Johnson & Johnson one-dose vaccine not as efficient as others | Coronavirus pandemic Information

Johnson & Johnson’s long-awaited vaccine appears to protect against COVID-19 with just one shot – not as powerful as some two-shot rivals, but potentially helpful for a world in dire need of more doses.

J&J said Friday that in the United States and seven other countries, the single-shot vaccine was a total of 66 percent effective at preventing moderate to severe illness and, at 85 percent, much more protective against the most serious symptoms.

There were some geographic differences. The vaccine worked better in the US – 72 percent effective against moderate to severe COVID-19 – compared to 57 percent in South Africa, where it competed against an easier-to-spread mutant virus.

“Playing with a dose was definitely worth it,” said Dr. Mathai Mammen, global head of research at J & J’s Janssen Pharmaceutical Unit, told The Associated Press.

With vaccinations getting off to a rocky start around the world, experts had reckoned on a vaccine at a dose that would stretch the scarce supplies and avoid the logistical nightmare of getting people to return for boosters.

However, with some other competing vaccines that have been shown to be 95 percent effective after two doses, the question is whether a little less protection is an acceptable compromise for getting more shots in the arms quickly.

The company said within a week it would file an emergency claim in the US and then overseas. The US is expected to receive 100 million cans by June, and some are expected to be ready for shipping once the authorities give the green light.

These are preliminary results from a study of 44,000 volunteers that is ongoing. Researchers tracked diseases that began 28 days after vaccination – around the time when participants, if given a two-dose variety instead, would have needed another shot.

After day 28, no one who was vaccinated needed hospitalization or died, regardless of whether they were exposed to “normal COVID or those particularly nasty variants,” Mammen said.

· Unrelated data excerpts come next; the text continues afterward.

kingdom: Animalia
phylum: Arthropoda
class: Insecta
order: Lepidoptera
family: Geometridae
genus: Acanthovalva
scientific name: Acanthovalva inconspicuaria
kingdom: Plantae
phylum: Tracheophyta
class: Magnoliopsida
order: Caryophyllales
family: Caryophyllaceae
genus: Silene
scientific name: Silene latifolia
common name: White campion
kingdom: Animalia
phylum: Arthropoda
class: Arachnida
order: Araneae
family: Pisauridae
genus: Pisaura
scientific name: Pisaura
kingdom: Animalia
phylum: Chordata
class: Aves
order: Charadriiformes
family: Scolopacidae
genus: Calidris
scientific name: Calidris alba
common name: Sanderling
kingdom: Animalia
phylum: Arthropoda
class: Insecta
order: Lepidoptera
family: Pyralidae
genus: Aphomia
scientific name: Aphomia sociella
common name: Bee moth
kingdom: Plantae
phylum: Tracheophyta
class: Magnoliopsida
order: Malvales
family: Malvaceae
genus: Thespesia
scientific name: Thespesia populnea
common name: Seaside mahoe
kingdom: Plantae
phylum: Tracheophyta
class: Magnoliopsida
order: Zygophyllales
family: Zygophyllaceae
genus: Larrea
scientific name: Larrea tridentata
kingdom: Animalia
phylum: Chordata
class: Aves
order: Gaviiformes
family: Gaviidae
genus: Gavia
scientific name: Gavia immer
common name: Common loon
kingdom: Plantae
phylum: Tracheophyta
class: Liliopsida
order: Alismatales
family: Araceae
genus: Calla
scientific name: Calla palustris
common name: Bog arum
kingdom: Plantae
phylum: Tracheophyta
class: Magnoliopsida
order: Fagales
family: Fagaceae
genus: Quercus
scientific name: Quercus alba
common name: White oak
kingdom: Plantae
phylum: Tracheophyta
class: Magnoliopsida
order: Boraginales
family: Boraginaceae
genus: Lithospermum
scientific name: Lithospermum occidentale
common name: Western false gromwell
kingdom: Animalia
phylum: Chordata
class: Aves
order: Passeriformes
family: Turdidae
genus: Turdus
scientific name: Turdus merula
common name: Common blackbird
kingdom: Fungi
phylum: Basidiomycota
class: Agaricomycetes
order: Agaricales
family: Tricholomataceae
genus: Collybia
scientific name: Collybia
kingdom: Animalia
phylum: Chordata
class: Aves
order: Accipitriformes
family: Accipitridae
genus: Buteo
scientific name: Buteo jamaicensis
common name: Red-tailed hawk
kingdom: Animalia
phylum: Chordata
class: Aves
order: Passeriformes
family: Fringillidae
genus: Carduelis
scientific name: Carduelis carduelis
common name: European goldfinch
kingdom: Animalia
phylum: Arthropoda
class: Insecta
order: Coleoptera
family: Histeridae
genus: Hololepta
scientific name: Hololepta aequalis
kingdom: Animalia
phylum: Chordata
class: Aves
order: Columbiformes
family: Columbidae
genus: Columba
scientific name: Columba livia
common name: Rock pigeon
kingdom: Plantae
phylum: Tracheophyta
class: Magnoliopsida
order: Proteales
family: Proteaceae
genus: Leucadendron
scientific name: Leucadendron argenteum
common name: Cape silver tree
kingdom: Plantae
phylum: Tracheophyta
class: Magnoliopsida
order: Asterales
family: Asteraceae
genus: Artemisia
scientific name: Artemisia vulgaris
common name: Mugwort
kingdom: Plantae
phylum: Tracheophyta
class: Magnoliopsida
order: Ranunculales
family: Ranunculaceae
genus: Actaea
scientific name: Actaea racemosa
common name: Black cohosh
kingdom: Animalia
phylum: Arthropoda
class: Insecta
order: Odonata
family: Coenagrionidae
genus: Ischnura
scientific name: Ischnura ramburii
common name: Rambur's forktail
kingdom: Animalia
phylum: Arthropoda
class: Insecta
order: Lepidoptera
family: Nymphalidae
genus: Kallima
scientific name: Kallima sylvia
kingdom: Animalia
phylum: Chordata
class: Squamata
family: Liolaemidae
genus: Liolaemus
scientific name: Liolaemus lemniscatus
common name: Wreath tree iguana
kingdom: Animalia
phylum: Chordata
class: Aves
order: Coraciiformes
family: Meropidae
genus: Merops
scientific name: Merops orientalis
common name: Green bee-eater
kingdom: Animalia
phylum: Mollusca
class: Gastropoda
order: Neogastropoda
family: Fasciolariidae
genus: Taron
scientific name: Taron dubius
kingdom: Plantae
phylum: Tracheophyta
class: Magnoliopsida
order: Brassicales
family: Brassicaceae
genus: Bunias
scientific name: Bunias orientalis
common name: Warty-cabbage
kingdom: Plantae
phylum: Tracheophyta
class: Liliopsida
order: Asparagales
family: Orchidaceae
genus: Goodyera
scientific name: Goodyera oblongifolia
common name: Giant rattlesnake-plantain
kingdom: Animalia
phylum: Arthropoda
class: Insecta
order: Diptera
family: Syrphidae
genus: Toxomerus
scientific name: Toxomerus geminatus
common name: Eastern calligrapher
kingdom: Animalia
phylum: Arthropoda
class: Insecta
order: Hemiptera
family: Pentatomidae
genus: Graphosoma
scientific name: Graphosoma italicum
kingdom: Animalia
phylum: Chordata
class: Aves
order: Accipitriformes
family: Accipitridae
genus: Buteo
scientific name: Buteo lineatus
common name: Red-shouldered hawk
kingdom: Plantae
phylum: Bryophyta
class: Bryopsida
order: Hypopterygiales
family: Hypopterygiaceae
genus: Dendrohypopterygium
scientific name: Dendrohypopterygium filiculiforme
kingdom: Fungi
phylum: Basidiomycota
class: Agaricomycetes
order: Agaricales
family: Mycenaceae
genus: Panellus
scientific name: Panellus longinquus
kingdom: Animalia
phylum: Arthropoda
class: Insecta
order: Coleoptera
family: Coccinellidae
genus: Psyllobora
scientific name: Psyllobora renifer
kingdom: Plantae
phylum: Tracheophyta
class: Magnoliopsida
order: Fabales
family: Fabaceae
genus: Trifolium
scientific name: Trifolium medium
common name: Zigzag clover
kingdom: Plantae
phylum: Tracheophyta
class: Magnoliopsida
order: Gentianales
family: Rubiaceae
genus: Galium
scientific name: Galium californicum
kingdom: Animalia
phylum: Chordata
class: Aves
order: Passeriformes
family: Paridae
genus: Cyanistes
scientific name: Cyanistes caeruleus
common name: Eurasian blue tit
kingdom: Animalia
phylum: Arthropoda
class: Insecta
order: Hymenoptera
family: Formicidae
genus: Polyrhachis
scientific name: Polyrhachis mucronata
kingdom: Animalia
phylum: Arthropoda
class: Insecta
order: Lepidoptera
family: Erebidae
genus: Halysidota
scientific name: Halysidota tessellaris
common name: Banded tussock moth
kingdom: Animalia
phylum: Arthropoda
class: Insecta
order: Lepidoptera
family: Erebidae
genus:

When the vaccinated became infected, they had a milder disease.

Many Americans have made efforts to gain access to the vaccine in the state through government introductions [Lauren Justice/Reuters]To defeat the Scourge, which has killed more than two million people worldwide, billions will need to be vaccinated, and the shots that have so far been carried out in different countries require every two doses a few weeks apart for complete protection. Early data is mixed up exactly on how well the different types work, but shots from Pfizer and Moderna appear to be about 95 percent protective after the second dose.

However, due to shortages, some countries have recommended delaying the second dose of certain vaccines, with little data on how this would affect protection.

All COVID-19 vaccines train the body to recognize the new coronavirus, usually by recognizing the spikey protein that covers it. But they are made in very different ways.

J & J’s shot uses a cold virus like a Trojan horse to transport the spike gene into the body, where cells make harmless copies of the protein to activate the immune system in the event the real virus occurs.

Rival AstraZeneca makes a similar cold virus vaccine that requires two doses. Both the AstraZeneca and J&J vaccines can be refrigerated, making them easier to ship and use in developing countries than Pfizer and Moderna’s frozen vaccines.

It’s not exactly clear how well the AstraZeneca version used in the UK and several other countries works. Tests in the UK, South Africa and Brazil have found two doses to be around 70 percent effective, although questions exist about how much protection older adults get. An ongoing US study could provide more information.

J&J said its vaccine worked consistently across a wide range of people: a third of participants were over 60 years old, and more than 40 percent had other diseases that put them at risk for severe COVID-19, including obesity, Diabetes and HIV.

J&J said the vaccine was safe, with reactions similar to other COVID-19 shots, such as: B. Fever, which occurs when the immune system is restored.

Although few details were released, the company said it did not experience any serious allergic reactions. Occasionally, however, other COVID-19 vaccines trigger such reactions that can be reversed with immediate treatment. Authorities have warned people to keep an eye out regardless of the type of vaccine used.

J&J had hedged its bets with a study of a two-dose version of its vaccine that is still ongoing.

The interim results from Friday follow another vaccine in the final test. Novavax reported this week that its vaccine appears 89 percent effective in a UK study and that it also appears to work, albeit not as well, against new mutated versions of the virus circulating in the UK and South Africa. Volunteers are still being enrolled in a larger study in the US and Mexico.